Am Montag, den 14. Februar 2022, habe ich mit Frau L. auf ihren 100. Geburtstag mit einem Glas Sekt angestoßen, weil ich der Meinung bin, dass man bei 100 auch mal während der Arbeitszeit ein Gläschen zu sich nehmen kann. Frau L. ist derzeit meine einzige Patientin, die dieses biblische Alter erreicht hat; insofern besteht aktuell auch noch nicht die Gefahr, dass ich diesen Umstand zum Anlass nehmen könnte, ab sofort die wiederkehrende, allmontägliche Wurstigkeit mit einem prickelnden Gläschen zu behandeln, so wie beim Ladies Morning im Tennisclub.
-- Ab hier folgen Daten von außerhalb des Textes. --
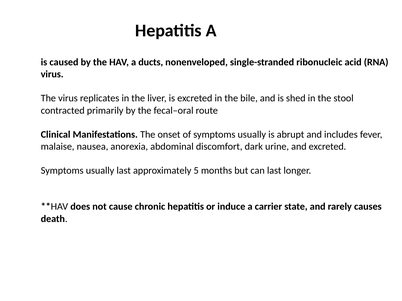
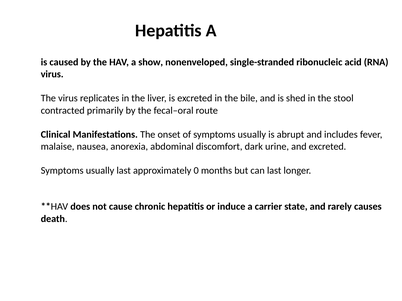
ducts: ducts -> show
5: 5 -> 0
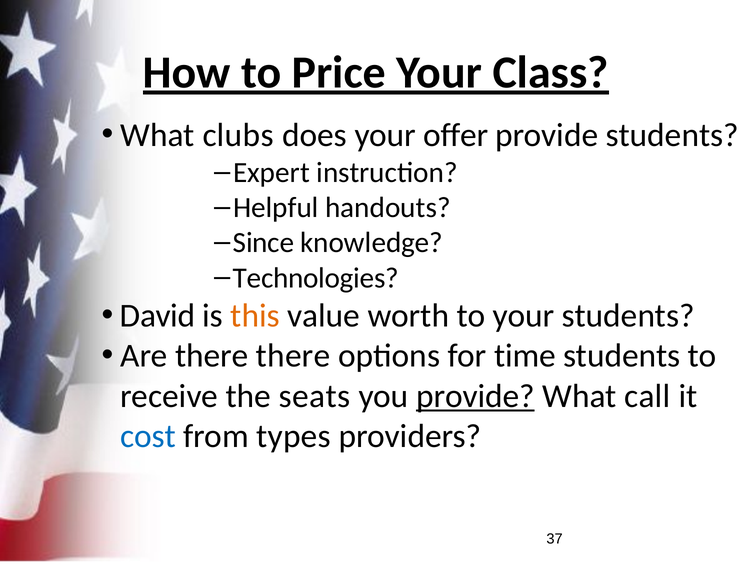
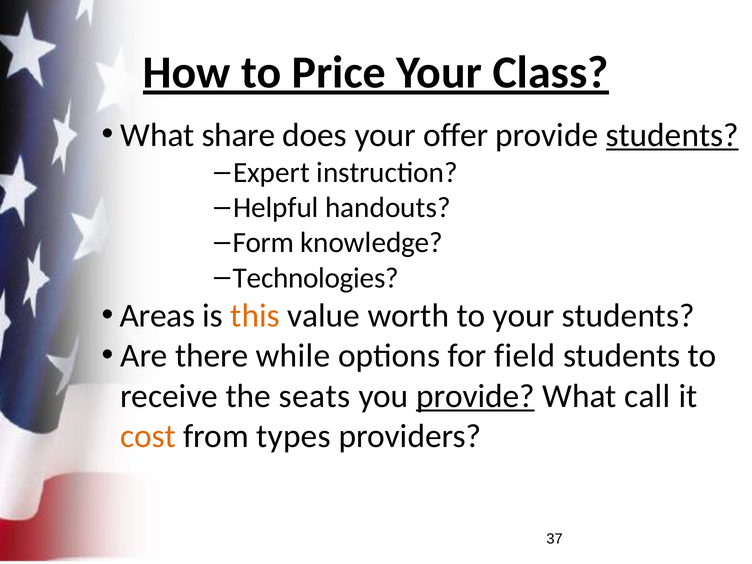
clubs: clubs -> share
students at (672, 135) underline: none -> present
Since: Since -> Form
David: David -> Areas
there there: there -> while
time: time -> field
cost colour: blue -> orange
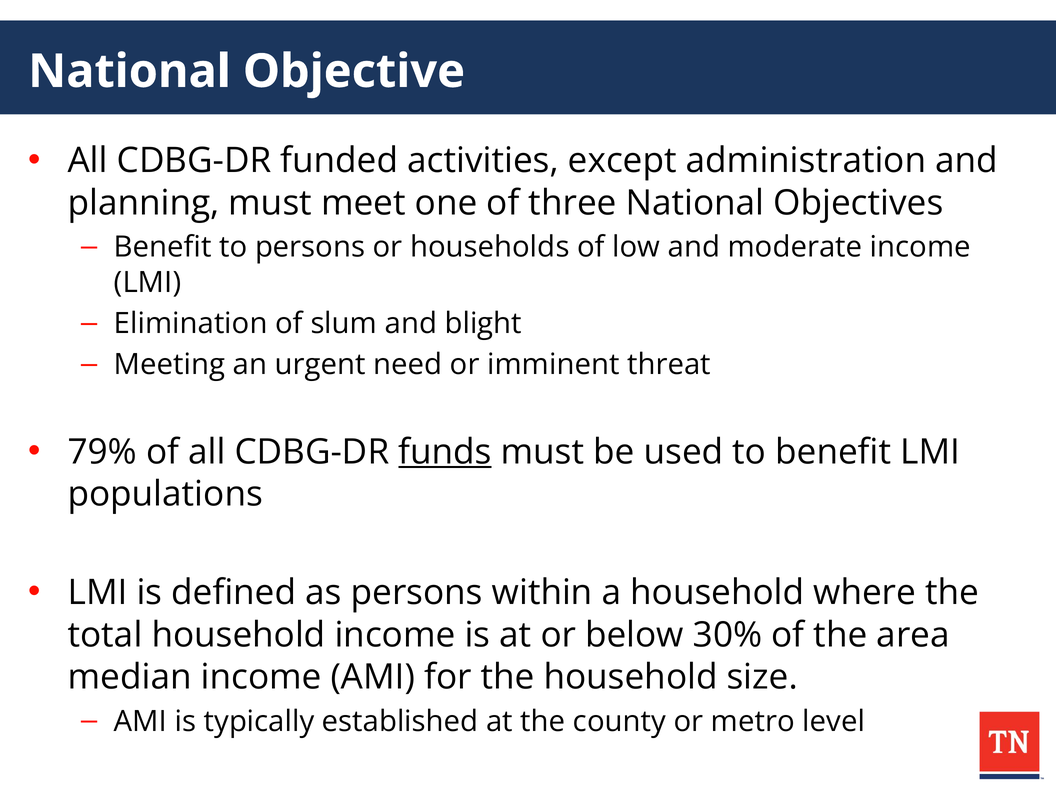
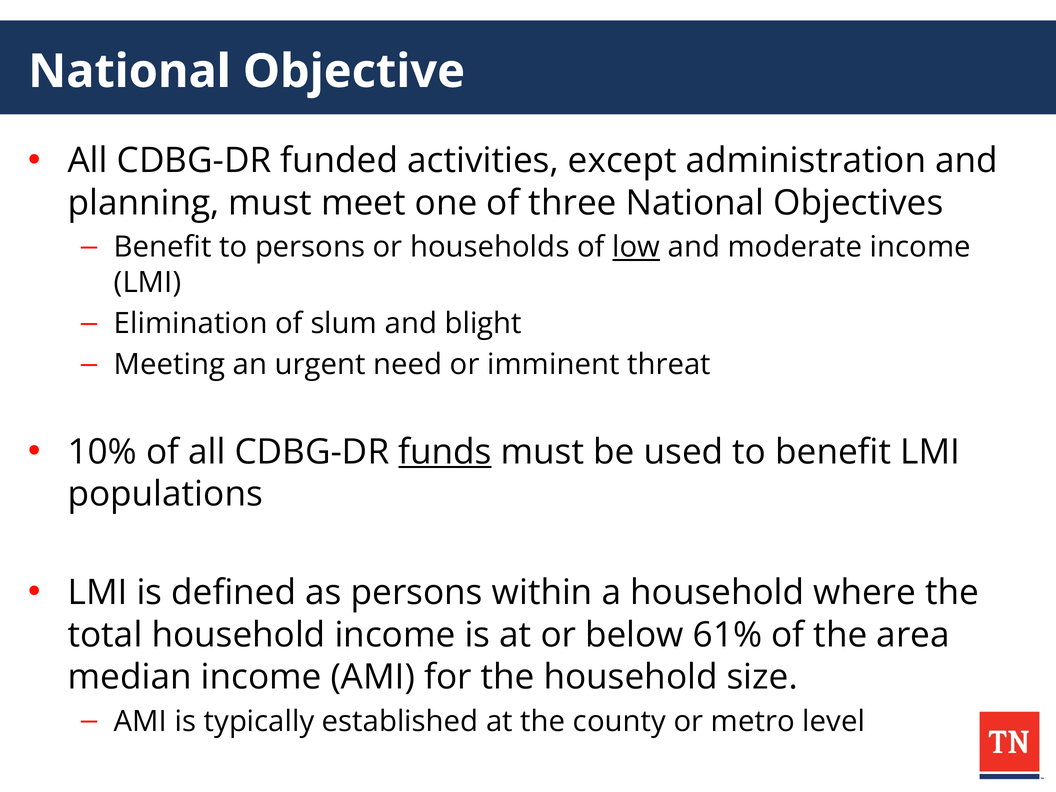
low underline: none -> present
79%: 79% -> 10%
30%: 30% -> 61%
Es könnte aber dazu kommen, die atemberaubende Zahlenentwicklung bei den Zentenaren betrachtend. Einige Tage zuvor hatte Frau L., zusammen mit ihrer 79-jährigen Nichte – sie ist die einzige noch lebende Verwandte; der Ehemann der Patientin ist vor ca. 30 Jahren verstorben und sie war kinderlos – und deren 82-jährigem Ehemann, ihren 100-jährigen Geburtstag in üblich kleiner Runde mit einem gemütlichen Kaffeetrinken begangen. Von diesen beiden wurde sie – so wie immer – auch jetzt wieder begleitet.
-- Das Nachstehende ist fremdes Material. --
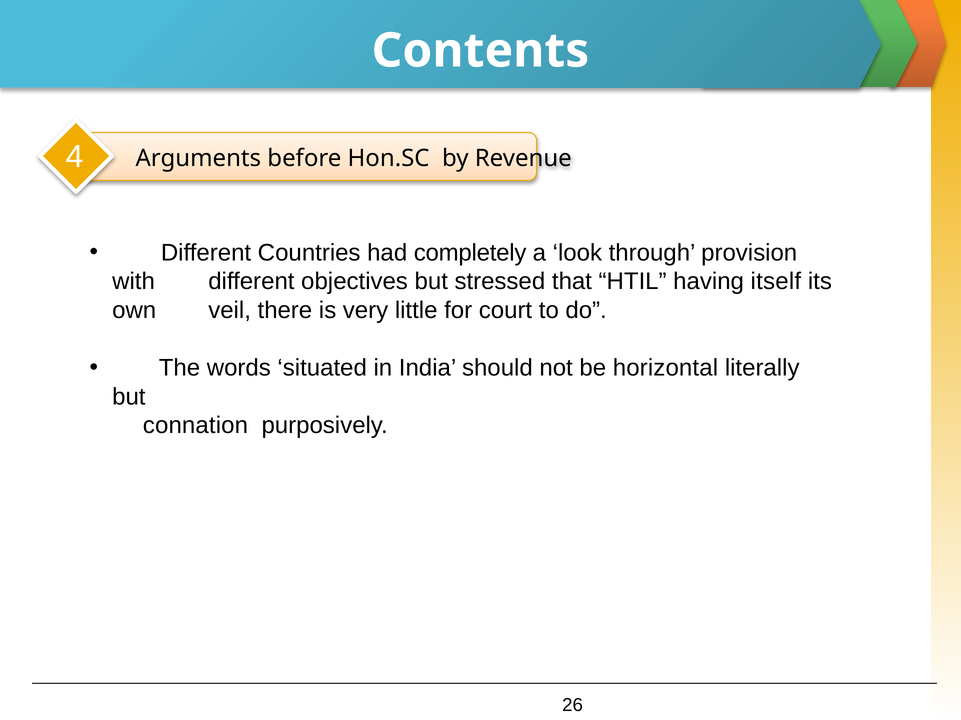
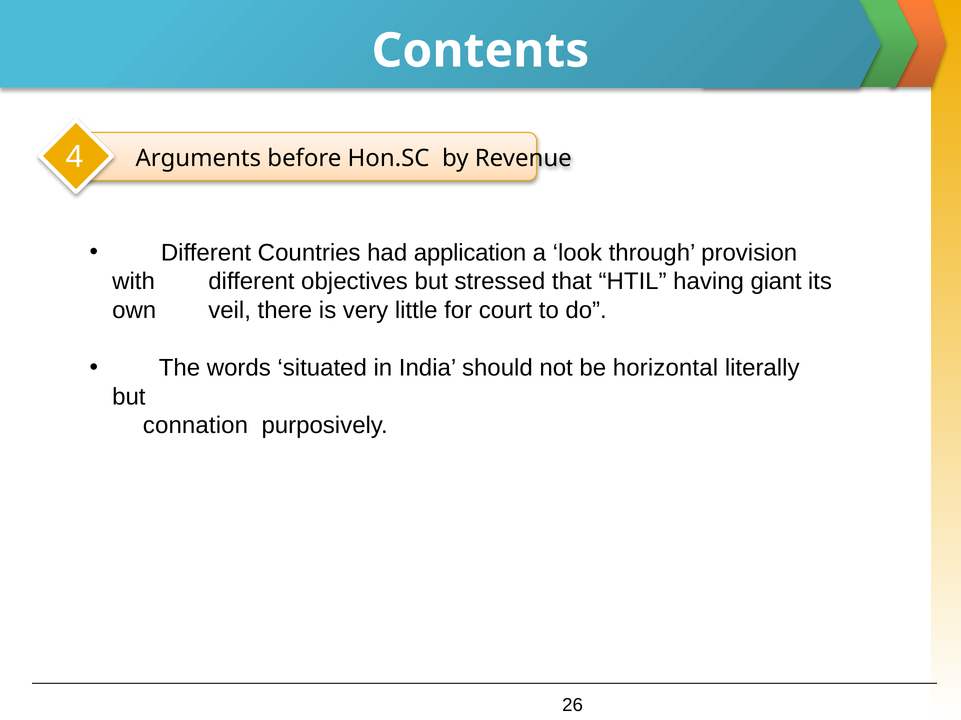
completely: completely -> application
itself: itself -> giant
Ich kenne Frau L. seit ihrem jugendlichen Alter von 90, wie wir immer zu scherzen pflegen. Zu Scherzen ist Frau L. übrigens fast immer aufgelegt. Sie hatte ca. 2 Jahre zuvor ihren ersten tonisch-klonischen Anfall mit unklarem Beginn erlitten, wie man nach neuer Klassifikation der Internationalen Liga gegen Epilepsie korrekt sagen würde. Wahrscheinlich ein fokal zu bilateral tonisch-klonischer Anfall oder fokaler, sekundär generalisierter Anfall nach älterer Klassifikation. Als Ursache werden üblicherweise im höheren Alter kleine vaskuläre Läsionen diskutiert. Sie wurde zu diesem Zeitpunkt mit 1.500 mg Gabapentin (600–300–600 mg) behandelt. Im Rahmen eines Hüftgelenkersatzes nach 17 Jahren aufgrund von Verschleiß (sic!) wurde aus nicht mehr ganz nachvollziehbaren Gründen das Antiepileptikum weggelassen und es gab den 2. Anfall. Daraufhin kam Frau L. zu mir und ich begann wiederum mit Gabapentin, jetzt 3 mal 600 mg, das offensichtlich gut gewirkt hatte und das im höheren Alter sehr gut verträglich und häufig auch gut wirksam ist. Seitdem ist die Patientin anfallsfrei und toleriert das Medikament exzellent, so dass ich auch keinen Anlass für ein Absetzen gesehen habe, insbesondere wegen der mit einem Anfall einhergehenden Sturzgefahr und allen damit verbundenen, potentiell schwerwiegenden Konsequenzen.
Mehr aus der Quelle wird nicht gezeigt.